The novel psychoactive substance 25E-NBOMe induces reward-related behaviors via dopamine D1 receptor signaling in male rodents
Young-jung Kim, Wun-a Kook, Shi-xun Ma, Bo-ram Lee, Yong-hyun Ko, Seon-kyung Kim, Youyoung Lee, Jae-gyeong Lee, Sooyeun Lee, Kyeong-man Kim, Seok-yong Lee, Choon-gon Jang
Archives of Pharmacal Research April 1, 2024 Peer reviewed DOI: 10.1007/s12272-024-01491-4 via Springer Nature
Summary
25E-NBOMe, a novel psychoactive substance, produces rewarding and hallucinogenic effects in male rodents.

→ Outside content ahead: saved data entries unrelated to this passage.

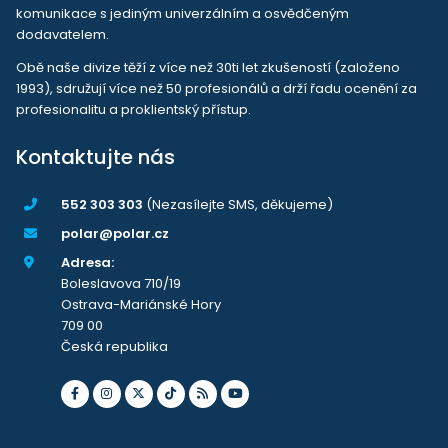
komunikace s jediným univerzálním a osvědčeným
dodavatelem.
Obě naše divize těží z více než 30ti let zkušeností (založeno
1993), sdružují více než 50 profesionálů a drží řadu ocenění za
profesionalitu a proklientský přístup.
Kontaktujte nás
552 303 303
(Nezasílejte SMS, děkujeme)
polar@polar.cz
Adresa:
Boleslavova 710/19
Ostrava-Mariánské Hory
709 00
Česká republika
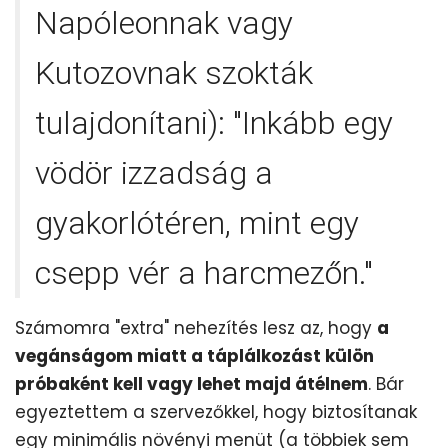
Napóleonnak vagy
Kutozovnak szokták
tulajdonítani): "Inkább egy
vödör izzadság a
gyakorlótéren, mint egy
csepp vér a harcmezőn."
Számomra "extra" nehezítés lesz az, hogy
a
vegánságom miatt a táplálkozást külön
próbaként kell vagy lehet majd átélnem
. Bár
egyeztettem a szervezőkkel, hogy biztosítanak
egy minimális növényi menüt (a többiek sem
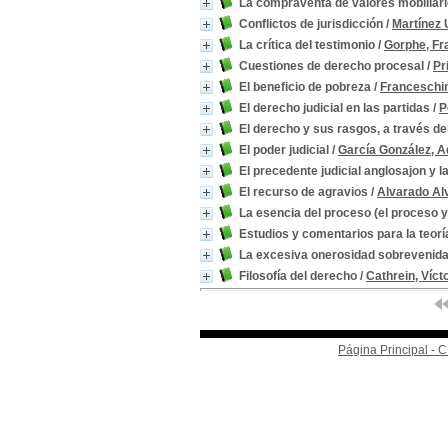
La compraventa de valores mobiliar
Conflictos de jurisdicción
/
Martínez 
La crítica del testimonio
/
Gorphe, Fr
Cuestiones de derecho procesal
/
Pr
El beneficio de pobreza
/
Franceschin
El derecho judicial en las partidas
/
P
El derecho y sus rasgos, a través d
El poder judicial
/
García González, A
El precedente judicial anglosajon y l
El recurso de agravios
/
Alvarado Al
La esencia del proceso (el proceso y
Estudios y comentarios para la teoría
La excesiva onerosidad sobrevenida 
Filosofía del derecho
/
Cathrein, Víct
Página Principal -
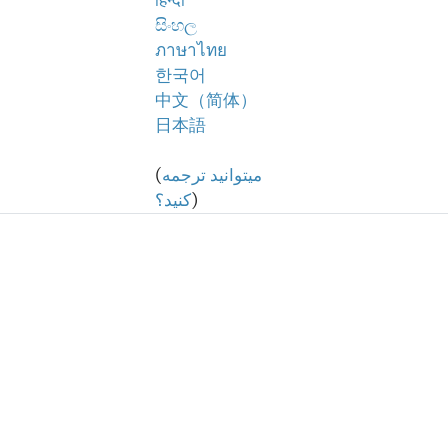
हिन्दी
සිංහල
ภาษาไทย
한국어
中文（简体）
日本語
میتوانید ترجمه
(
)
کنید؟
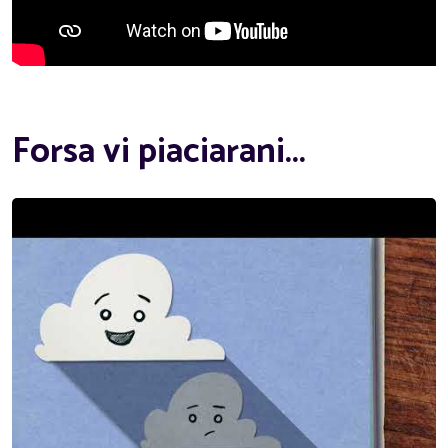
Forsa vi piaciarani...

It induces conditioned place preference and self-administration, with enhanced dopamine transporter and D1 receptor expression in the nucleus accumbens, reduced dopamine levels, and activation of DARPP32 and CREB pathways. Blocking D1 receptors or inhibiting D1-expressing neurons prevents the reward effect. The hallucinogenic head-twitch response is mediated by serotonin 2A receptors.
Study at a glance
| Design | experimental study |
|---|---|
| Population | male mice and male rats |
| Key finding | Dopamine D1 receptor signaling in the nucleus accumbens mediates the rewarding effects of 25E-NBOMe, while its hallucinogenic effects are mediated by serotonin 2A receptors. |
Abstract
Novel psychoactive substances (NPSs) are new psychotropic drugs designed to evade substance regulatory policies. 25E-NBOMe (2-(4-ethyl-2,5-dimethoxyphenyl)-N-(2-methoxybenzyl)ethanamine) has recently been identified as an NPS, and its recreational misuse has been reported to be rapidly increasing. However, the psychopharmacological effects and mechanisms of 25E-NBOMe have not been studied. We examined the abuse potential of 25E-NBOMe using the conditioned place preference in male mice and self-administration paradigms in male rats. Additionally, immunoblot assay, enzyme-linked immunosorbent assay, and microdialysis were used to determine the molecular effects of 25E-NBOMe in the nucleus accumbens (NAc). Our data demonstrated that 25E-NBOMe induces conditioned place preference, and the dopaminergic signaling in the NAc mediates these. Following 25E-NBOMe administration, expression of dopamine transporter and dopamine D1 receptor (D1DR) were enhanced in the NAc of male mice, and NAc dopamine levels were reduced in both male mice and rats. Induction of intracellular dopaminergic pathways, DARPP32, and phosphorylation of CREB in the NAc of male mice was also observed. Significantly, pharmacological blockade of D1DR or chemogenetic inhibition of D1DR-expressing medium spiny neurons in the NAc attenuated 25E-NBOMe-induced conditioned place preference in male mice. We also examined the hallucinogenic properties of 25E-NBOMe using the head twitch response test in male mice and found that this behavior was mediated by serotonin 2A receptor activity. Our findings demonstrate that D1DR signaling may govern the addictive potential of 25E-NBOMe. Moreover, our study provides new insights into the potential mechanisms of substance use disorder and the improvement of controlled substance management.